Publication year - 2020
Publication title -
british journal of dermatology
Language(s) - English
Resource type - Journals
SCImago Journal Rank - 2.304
H-Index - 179
eISSN - 1365-2133
pISSN - 0007-0963
DOI - 10.1111/bjd.19132
Subject(s) - medicine , placebo , psoriasis area and severity index , randomized controlled trial , psoriasis , dermatology , pathology , alternative medicine
Summary Background Brodalumab is efficacious for the treatment of moderate‐to‐severe plaque psoriasis through 52 weeks. Objectives To evaluate the efficacy and safety of brodalumab through 120 weeks, including following withdrawal and retreatment. Methods At baseline, patients were randomized to brodalumab ( n = 222) or placebo ( n = 220).
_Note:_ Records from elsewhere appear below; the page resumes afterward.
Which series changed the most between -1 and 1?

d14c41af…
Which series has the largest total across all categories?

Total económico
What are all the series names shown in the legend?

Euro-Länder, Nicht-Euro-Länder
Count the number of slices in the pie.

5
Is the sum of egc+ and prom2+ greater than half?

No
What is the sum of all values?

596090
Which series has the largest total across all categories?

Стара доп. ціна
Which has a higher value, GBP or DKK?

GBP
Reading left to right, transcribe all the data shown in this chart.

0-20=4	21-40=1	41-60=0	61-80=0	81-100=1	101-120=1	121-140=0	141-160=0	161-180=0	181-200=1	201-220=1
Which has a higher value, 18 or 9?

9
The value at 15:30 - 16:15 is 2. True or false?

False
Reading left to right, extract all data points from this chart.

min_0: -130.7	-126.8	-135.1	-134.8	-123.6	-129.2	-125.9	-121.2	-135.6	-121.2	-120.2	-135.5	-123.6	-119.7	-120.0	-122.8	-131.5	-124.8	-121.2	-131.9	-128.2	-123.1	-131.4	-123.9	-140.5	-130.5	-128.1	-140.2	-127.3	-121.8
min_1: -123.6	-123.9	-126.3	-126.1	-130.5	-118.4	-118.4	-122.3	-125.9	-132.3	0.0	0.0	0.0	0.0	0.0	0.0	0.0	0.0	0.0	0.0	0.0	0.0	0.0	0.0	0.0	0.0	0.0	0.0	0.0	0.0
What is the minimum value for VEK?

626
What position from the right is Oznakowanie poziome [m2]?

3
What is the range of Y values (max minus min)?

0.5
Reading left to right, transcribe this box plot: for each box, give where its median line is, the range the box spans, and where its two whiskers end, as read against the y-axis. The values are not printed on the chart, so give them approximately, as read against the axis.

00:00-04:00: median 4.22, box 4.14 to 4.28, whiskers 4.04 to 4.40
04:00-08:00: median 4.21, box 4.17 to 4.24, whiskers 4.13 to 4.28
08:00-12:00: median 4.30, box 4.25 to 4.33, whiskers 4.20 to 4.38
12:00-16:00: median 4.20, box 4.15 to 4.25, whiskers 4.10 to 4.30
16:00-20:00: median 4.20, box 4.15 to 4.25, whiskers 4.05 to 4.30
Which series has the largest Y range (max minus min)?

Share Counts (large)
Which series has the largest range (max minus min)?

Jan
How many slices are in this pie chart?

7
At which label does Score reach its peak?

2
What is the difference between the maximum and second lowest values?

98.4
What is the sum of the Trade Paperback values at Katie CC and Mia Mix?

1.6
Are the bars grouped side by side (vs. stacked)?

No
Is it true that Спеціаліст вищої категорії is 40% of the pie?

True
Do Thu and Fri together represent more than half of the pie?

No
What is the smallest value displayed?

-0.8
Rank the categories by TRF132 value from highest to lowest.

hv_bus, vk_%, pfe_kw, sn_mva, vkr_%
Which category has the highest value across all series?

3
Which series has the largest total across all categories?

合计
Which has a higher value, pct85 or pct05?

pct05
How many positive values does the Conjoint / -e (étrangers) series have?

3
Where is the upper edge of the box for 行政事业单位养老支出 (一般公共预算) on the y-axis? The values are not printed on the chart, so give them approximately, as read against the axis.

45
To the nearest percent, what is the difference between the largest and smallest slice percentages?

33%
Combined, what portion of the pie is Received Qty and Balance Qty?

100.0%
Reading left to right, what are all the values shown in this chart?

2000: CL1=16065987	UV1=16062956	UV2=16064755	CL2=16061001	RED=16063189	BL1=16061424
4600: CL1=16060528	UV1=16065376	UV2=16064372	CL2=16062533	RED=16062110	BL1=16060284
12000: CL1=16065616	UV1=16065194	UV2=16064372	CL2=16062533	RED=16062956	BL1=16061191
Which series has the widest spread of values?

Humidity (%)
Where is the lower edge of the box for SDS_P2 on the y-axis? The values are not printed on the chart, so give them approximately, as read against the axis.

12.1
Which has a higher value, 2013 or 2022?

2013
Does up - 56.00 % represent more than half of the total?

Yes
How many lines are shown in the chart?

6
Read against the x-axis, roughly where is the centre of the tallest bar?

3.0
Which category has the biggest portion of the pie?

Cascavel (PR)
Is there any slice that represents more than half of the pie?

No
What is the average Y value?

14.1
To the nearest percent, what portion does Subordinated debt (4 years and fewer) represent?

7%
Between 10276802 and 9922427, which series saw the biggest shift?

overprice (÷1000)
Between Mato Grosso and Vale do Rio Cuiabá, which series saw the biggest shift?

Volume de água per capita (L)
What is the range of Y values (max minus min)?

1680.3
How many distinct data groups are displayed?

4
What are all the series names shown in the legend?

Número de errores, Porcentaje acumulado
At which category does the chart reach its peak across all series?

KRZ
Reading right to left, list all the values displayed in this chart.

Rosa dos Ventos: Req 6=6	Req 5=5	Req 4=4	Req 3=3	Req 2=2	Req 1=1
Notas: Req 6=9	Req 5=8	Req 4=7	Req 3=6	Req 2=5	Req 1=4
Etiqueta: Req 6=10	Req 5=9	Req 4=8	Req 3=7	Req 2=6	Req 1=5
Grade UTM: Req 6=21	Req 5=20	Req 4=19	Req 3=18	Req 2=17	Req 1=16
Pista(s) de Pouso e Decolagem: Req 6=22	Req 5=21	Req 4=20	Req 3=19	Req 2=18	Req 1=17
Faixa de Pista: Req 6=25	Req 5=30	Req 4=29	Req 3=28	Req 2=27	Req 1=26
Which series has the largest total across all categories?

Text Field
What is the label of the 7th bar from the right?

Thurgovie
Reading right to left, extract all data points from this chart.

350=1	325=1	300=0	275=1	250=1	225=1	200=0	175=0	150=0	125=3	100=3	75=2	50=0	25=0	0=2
At week 12, patients achieving a static Physician's Global Assessment (sPGA) score of 0 or 1 (sPGA 0/1) with brodalumab were rerandomized to brodalumab ( n = 83) or placebo ( n = 84; later re‐treated with brodalumab if sPGA ≥ 3 occurred), and patients receiving placebo switched to brodalumab ( n = 208). Safety was assessed by exposure‐adjusted rates of treatment‐emergent adverse events. Results Among those who achieved sPGA 0/1 at week 12 and were rerandomized to brodalumab, 96% and 80% using observed data, respectively, and 74% and 61% using nonresponder imputation, respectively, achieved 75% improvement in Psoriasis Area and Severity Index (PASI 75) and PASI 100 at week 120. Following withdrawal from brodalumab, return of disease occurred after a mean ± SD duration of 74·7 ± 50·5 days. Among those who switched from brodalumab to placebo at week 12, PASI 75 rates using observed data and nonresponder imputation were 55% and 51% at week 20, respectively and 94% and 75% at week 120, respectively; PASI 100 rates at week 120 were 75% and 60%, respectively. Efficacy was maintained through week 120 in those receiving brodalumab after placebo. No new safety signals were observed. Conclusions These findings indicate that brodalumab is efficacious and safe for continuous long‐term treatment of psoriasis, and support the potential for response after discontinuation and retreatment.